WriteColumnAsync throwing exception when serializing Int32
See original GitHub issueIssue description
Issue:
I have the following function that serializes a datatable into a memory stream. For some reason when it tries to serialize the first column “ID” which is of type System.Int32, I get the error “failed to encode data page data for column ID (System.Int32)” The overall goal is to serialize a generic object. The service reads in settings from a database that has table names that indicate what the service should serialize and store so I generate a schema as shown below in the GenerateSchema() code and then serialize the data in CreateStreamFromDataTable(). Any idea why the line await rgw.WriteColumnAsync(new Parquet.Data.DataColumn(fields[i], valuesArray)); would throw that error (failed to encode data page data for column ID (System.Int32)) when the type is int?
Stack Trace:
at Parquet.File.DataColumnWriter.WriteColumnAsync(DataColumn column, SchemaElement tse, Int32 maxRepetitionLevel, Int32 maxDefinitionLevel, CancellationToken cancellationToken) at Parquet.File.DataColumnWriter.WriteAsync(FieldPath fullPath, DataColumn column, CancellationToken cancellationToken) at Parquet.ParquetRowGroupWriter.WriteColumnAsync(DataColumn column, CancellationToken cancellationToken) at ParquetArchiverService.CreateStreamFromDataTable(IReadOnlyList`1 fields, DataTable dt, String tableName) in C:\ParquetArchiverService.cs:line 363
Code:
private List<DataField> GenerateSchema(DataTable dt)
{
var fields = new List<DataField>(dt.Columns.Count);
try
{
foreach (DataColumn column in dt.Columns)
{
if (column.DataType == typeof(Guid))
{
fields.Add(new DataField(column.ColumnName, typeof(string)));
}
else
{
fields.Add(new DataField(column.ColumnName, column.DataType));
}
}
return fields;
}
catch (Exception ex)
{
_logger.LogError(ex.Message);
return fields;
}
}
private async Task<Stream> CreateStreamFromDataTable(IReadOnlyList<DataField> fields, DataTable dt, string tableName)
{
_logger.LogInformation(CONVERTING_DATA_TO_PARQUET);
// Open the output stream for writing
var stream = new MemoryStream();
using var writer = await ParquetWriter.CreateAsync(new ParquetSchema(fields), stream);
var startRow = 0;
_logger.LogInformation($"Converting {tableName} data to Parquet format");
try
{
// Keep on creating row groups until we run out of data
while (startRow < dt.Rows.Count)
{
using (var rgw = writer.CreateRowGroup())
{
// Data is written to the row group column by column
for (var i = 0; i < dt.Columns.Count; i++)
{
var columnIndex = i;
// Determine the target data type for the column
var targetType = dt.Columns[columnIndex].DataType;
if (targetType == typeof(DateTime)) targetType = typeof(DateTimeOffset);
if (targetType == typeof(Guid)) targetType = typeof(string);
// Generate the value type, this is to ensure it can handle null values
var valueType = targetType.IsClass
? targetType
: typeof(Nullable<>).MakeGenericType(targetType);
// Create a list to hold values of the required type for the column
var list = (IList)typeof(List<>)

### Input data

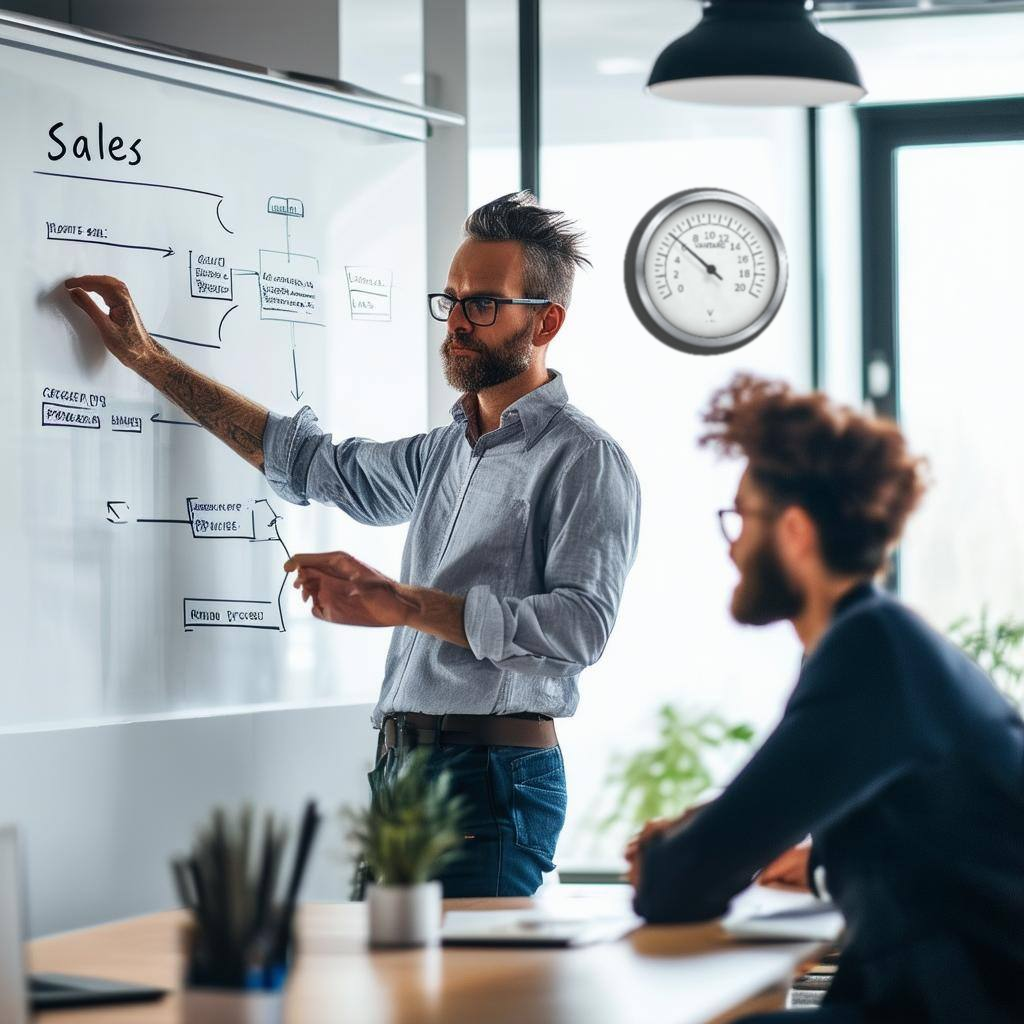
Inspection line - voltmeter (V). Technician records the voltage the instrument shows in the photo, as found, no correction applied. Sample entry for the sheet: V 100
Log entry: V 6
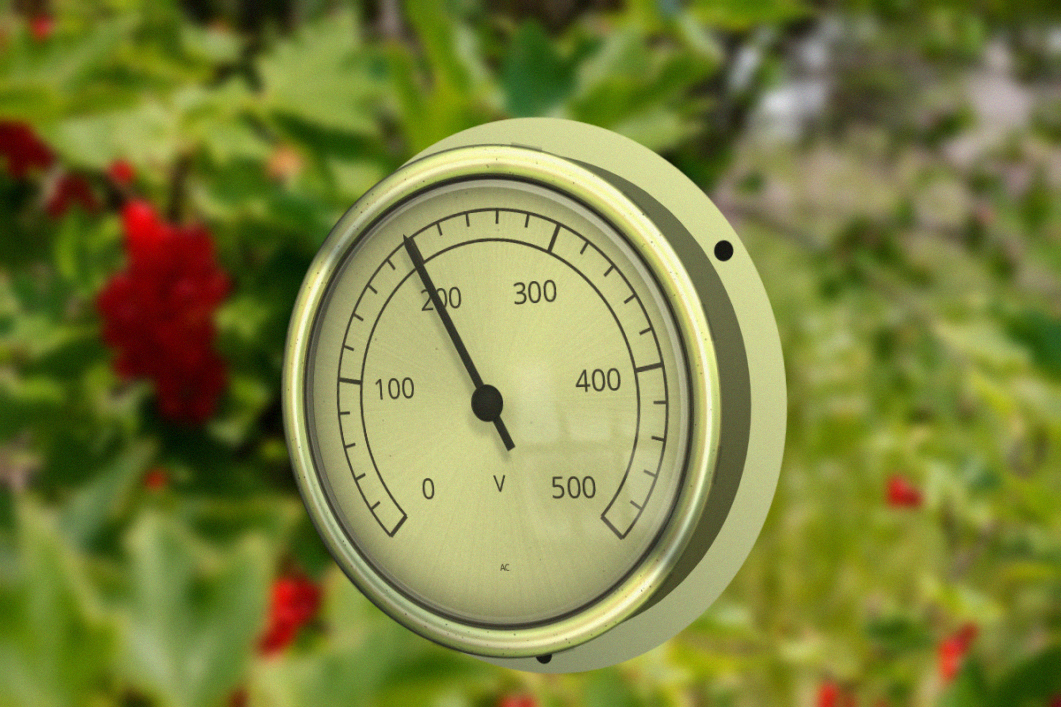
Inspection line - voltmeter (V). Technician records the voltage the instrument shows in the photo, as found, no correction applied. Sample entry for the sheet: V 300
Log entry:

### How to complete this task
Carry on the Parquet serialization issue from its last line of code.

### The answer
.MakeGenericType(valueType)
.GetConstructor(Type.EmptyTypes)
?.Invoke(null)!;
// Get the data to be written to the parquet stream
foreach (var row in dt.AsEnumerable().Skip(startRow).Take(ROW_GROUP_SIZE))
{
// Check if value is null, if so then add a null value
if (row[columnIndex] == DBNull.Value)
{
list.Add(null);
}
else
{
if (dt.Columns[columnIndex].DataType == typeof(DateTime))
{
list.Add(new DateTimeOffset((DateTime)row[columnIndex]));
}
else if (dt.Columns[columnIndex].DataType == typeof(Guid))
{
var success = Guid.TryParse(row[columnIndex].ToString(), out var guid);
if (success)
{
list.Add(guid.ToString("D"));
}
else
{
_logger.LogError(TRY_PARSE_GUID_FAILED);
var agencyGuid = new Guid(Strings.AGENCY_ID_ADMIN);
list.Add(agencyGuid.ToString("D"));
}
}
else
{
list.Add(row[columnIndex]);
}
}
}
// Copy the list values to an array of the same type as the WriteColumn method expects
// and Array
var valuesArray = Array.CreateInstance(valueType, list.Count);
list.CopyTo(valuesArray, 0);
// Write the column
await rgw.WriteColumnAsync(new Parquet.Data.DataColumn(fields[i], valuesArray));
}
}
startRow += ROW_GROUP_SIZE;
}
}
catch (Exception ex)
{
var errorInfo = $"Error occured while converting {tableName} data to parquet format.";
_logger.LogError(ex, errorInfo);
}
return stream;
}
Issue Analytics
- State:
- Created 7 months ago
- Comments:5 (3 by maintainers)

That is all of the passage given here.